Клиника располагалась в одном из этих недостроенных зданий недалеко от Института искусств — единственном обитаемом доме в квартале, насколько я понял. Во всяком случае, в тот день. Мест на окрестных парковках более чем достаточно, поскольку машин там вообще нет, а те, что я видел, были без колес или без двигателей. Мы остановились у самого входа, и, пока Марианна выбиралась из машины, я держал Аналиссу на руках. Малютка оказалась невесомой как меренга. У нее был жар, личико в красных пятнах, но она постоянно двигала ручонками под одеялом и совсем не плакала.

«С девочкой все нормально, — сказал я Марианне, когда та забирала ее у меня. — Просто она никак не может решить, то ли потанцевать со мной, то ли дать мне в лоб».

Марианна даже чуть улыбнулась. Но, поднявшись по ступенькам, мы увидели на побитой деревянной двери траурный венок. В приемном покое было пусто, не считая одной нянечки и одной регистраторши. Они сидели за письменным столом и пили горячий чай из бумажных стаканчиков.

«Мы записаны на прием, — сказал я. — Аналисса Петтибон».

Нянечка в маленьких круглых очках, с белыми кудряшками, выбивающимися из-под шапочки, была похожа на пуделя.

«Вы что, газет не читаете?» — спросила она и исчезла за дверью.

Регистраторша с извиняющимся видом встала из-за стола. Я хорошо помню ее юбку, черную, до пят. Сама она блондинка лет, может, за сорок. Сбитненькая, коренастенькая, этакий обрубочек. Похожа на маленькую девочку, порывшуюся в материном шкафу. И при этом у нее был чрезвычайно мягкий, чрезвычайно глубокий голос и протяжный выговор; Техас, Алабама — откуда-то оттуда.

«Милочка, разве вам не позвонили?» — обратилась она к Марианне, которая сразу вся напряглась, и я понял почему. У нее не было телефона.

«Послушайте, мы все равно уже здесь, — сказал я. — Объясните хотя бы, что происходит. Вы что, закрылись? Обанкротились? Может кто-нибудь привить ребенка или нет?»

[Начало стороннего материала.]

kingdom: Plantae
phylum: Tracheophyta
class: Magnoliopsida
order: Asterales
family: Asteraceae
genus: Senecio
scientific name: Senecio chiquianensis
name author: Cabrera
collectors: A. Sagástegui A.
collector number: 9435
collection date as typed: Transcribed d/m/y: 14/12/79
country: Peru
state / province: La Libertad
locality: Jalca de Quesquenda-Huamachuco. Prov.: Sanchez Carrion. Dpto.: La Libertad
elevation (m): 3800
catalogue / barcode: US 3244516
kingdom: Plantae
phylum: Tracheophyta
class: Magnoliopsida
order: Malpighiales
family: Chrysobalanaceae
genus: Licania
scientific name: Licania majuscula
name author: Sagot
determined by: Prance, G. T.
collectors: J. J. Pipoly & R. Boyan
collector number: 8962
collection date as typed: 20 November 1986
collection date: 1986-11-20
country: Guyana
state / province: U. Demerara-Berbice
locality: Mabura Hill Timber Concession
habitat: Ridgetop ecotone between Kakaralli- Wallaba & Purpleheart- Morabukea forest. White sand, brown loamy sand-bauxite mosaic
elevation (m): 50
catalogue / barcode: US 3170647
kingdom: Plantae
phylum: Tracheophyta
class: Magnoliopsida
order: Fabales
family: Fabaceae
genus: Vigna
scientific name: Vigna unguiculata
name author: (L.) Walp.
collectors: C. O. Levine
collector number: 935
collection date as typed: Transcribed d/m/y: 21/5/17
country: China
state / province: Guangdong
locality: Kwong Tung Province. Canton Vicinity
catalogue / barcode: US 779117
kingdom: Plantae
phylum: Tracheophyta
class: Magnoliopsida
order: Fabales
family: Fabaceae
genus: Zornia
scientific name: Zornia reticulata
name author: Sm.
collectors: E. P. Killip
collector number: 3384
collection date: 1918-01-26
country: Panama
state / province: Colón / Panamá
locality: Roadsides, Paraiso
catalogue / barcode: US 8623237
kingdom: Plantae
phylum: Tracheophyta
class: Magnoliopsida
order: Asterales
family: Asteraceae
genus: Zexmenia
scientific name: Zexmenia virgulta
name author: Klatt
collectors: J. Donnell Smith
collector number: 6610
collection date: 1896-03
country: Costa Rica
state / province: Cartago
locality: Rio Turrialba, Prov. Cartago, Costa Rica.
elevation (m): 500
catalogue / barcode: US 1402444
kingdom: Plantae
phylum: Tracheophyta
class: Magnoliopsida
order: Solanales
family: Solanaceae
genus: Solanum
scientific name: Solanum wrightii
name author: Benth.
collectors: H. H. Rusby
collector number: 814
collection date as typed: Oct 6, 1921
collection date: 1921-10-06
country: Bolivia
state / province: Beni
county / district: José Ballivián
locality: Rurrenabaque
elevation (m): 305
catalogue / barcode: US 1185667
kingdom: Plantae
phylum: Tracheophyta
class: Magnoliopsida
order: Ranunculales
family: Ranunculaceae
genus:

Женщина вздохнула, сложила ладони чашечкой, словно собираясь принять причастие, и сказала: «Доктор умер».

Аналисса запищала и закашлялась, и Марианна села ее покормить. Регистраторша смотрела на нее, стоя в той же позе.

«У вас что, только один доктор?» — спросил я.

Женщина, продолжая держать руки перед собой, улыбнулась мне чрезвычайно тягучей, чрезвычайно мягкой улыбкой.